Contingency tables

Statsmodels supports a variety of approaches for analyzing contingency tables, including methods for assessing independence, symmetry, homogeneity, and methods for working with collections of tables from a stratified population.

The methods described here are mainly for two-way tables. Multi-way tables can be analyzed using log-linear models. Statsmodels does not currently have a dedicated API for loglinear modeling, but Poisson regression in statsmodels.genmod.GLM can be used for this purpose.

A contingency table is a multi-way table that describes a data set in which each observation belongs to one category for each of several variables. For example, if there are two variables, one with \(r\) levels and one with \(c\) levels, then we have a \(r \times c\) contingency table. The table can be described in terms of the number of observations that fall into a given cell of the table, e.g. \(T_{ij}\) is the number of observations that have level \(i\) for the first variable and level \(j\) for the second variable. Note that each variable must have a finite number of levels (or categories), which can be either ordered or unordered. In different contexts, the variables defining the axes of a contingency table may be called categorical variables or factor variables. They may be either nominal (if their levels are unordered) or ordinal (if their levels are ordered).

The underlying population for a contingency table is described by a distribution table \(P_{i, j}\). The elements of \(P\) are probabilities, and the sum of all elements in \(P\) is 1. Methods for analyzing contingency tables use the data in \(T\) to learn about properties of \(P\).

........

Assigned task | Reproduce the contingency tables text word for word, beginning at the words "The methods described" and stopping after "for this purpose.". Draw only on the contingency tables text.

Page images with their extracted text

........

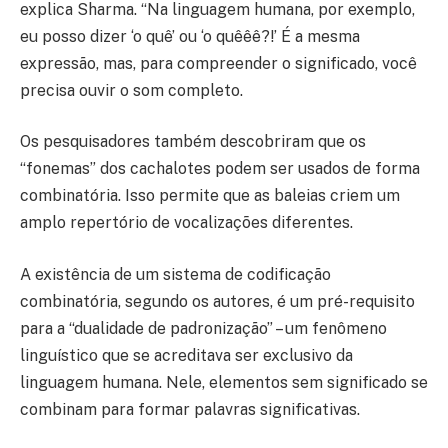
explica Sharma. “Na linguagem humana, por exemplo,
eu posso dizer ‘o quê’ ou ‘o quêêê?!’ É a mesma
expressão, mas, para compreender o significado, você
precisa ouvir o som completo.
Os pesquisadores também descobriram que os
“fonemas” dos cachalotes podem ser usados de forma
combinatória. Isso permite que as baleias criem um
amplo repertório de vocalizações diferentes.
A existência de um sistema de codificação
combinatória, segundo os autores, é um pré-requisito
para a “dualidade de padronização” – um fenômeno
linguístico que se acreditava ser exclusivo da
linguagem humana. Nele, elementos sem significado se
combinam para formar palavras significativas.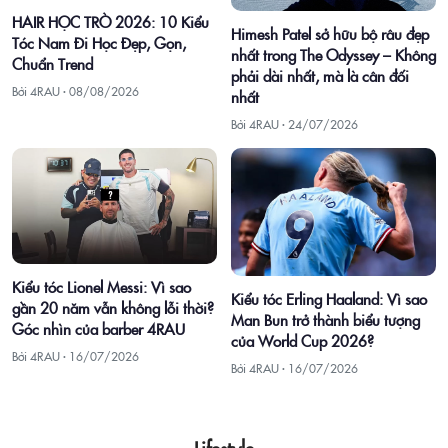
HAIR HỌC TRÒ 2026: 10 Kiểu
Himesh Patel sở hữu bộ râu đẹp
Tóc Nam Đi Học Đẹp, Gọn,
nhất trong The Odyssey – Không
Chuẩn Trend
phải dài nhất, mà là cân đối
Bởi 4RAU ·
08/08/2026
nhất
Bởi 4RAU ·
24/07/2026
Kiểu tóc Lionel Messi: Vì sao
Kiểu tóc Erling Haaland: Vì sao
gần 20 năm vẫn không lỗi thời?
Man Bun trở thành biểu tượng
Góc nhìn của barber 4RAU
của World Cup 2026?
Bởi 4RAU ·
16/07/2026
Bởi 4RAU ·
16/07/2026
Lifestyle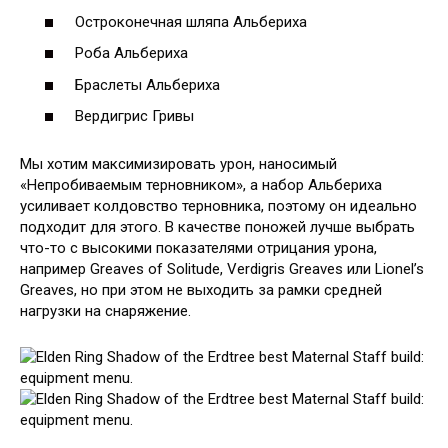
Остроконечная шляпа Альбериха
Роба Альбериха
Браслеты Альбериха
Вердигрис Гривы
Мы хотим максимизировать урон, наносимый
«Непробиваемым терновником», а набор Альбериха
усиливает колдовство терновника, поэтому он идеально
подходит для этого. В качестве поножей лучше выбрать
что-то с высокими показателями отрицания урона,
например Greaves of Solitude, Verdigris Greaves или Lionel’s
Greaves, но при этом не выходить за рамки средней
нагрузки на снаряжение.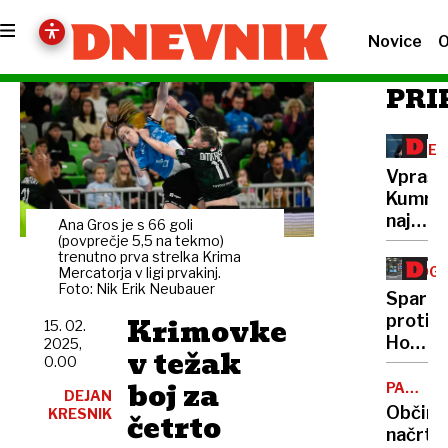
Novice
O
PRI
REG
CEN
Vprašlj
Kumro
najnižj
Ana Gros je s 66 goli
položn
(povprečje 5,5 na tekmo)
trenutno prva strelka Krima
OGL
Mercatorja v ligi prvakinj.
Foto: Nik Erik Neubauer
Spar
Krimovke
proti
15. 02.
Hoferj
2025,
v težak
0.00
Napak
boj za
v
PARK
DEJAN
TIVOLI
zapisn
Občins
KRESNIK
četrto
načrta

........

Finished task |
The methods described here are mainly for two-way tables. Multi-way tables can be analyzed using log-linear models. Statsmodels does not currently have a dedicated API for loglinear modeling, but Poisson regression in statsmodels.genmod.GLM can be used for this purpose.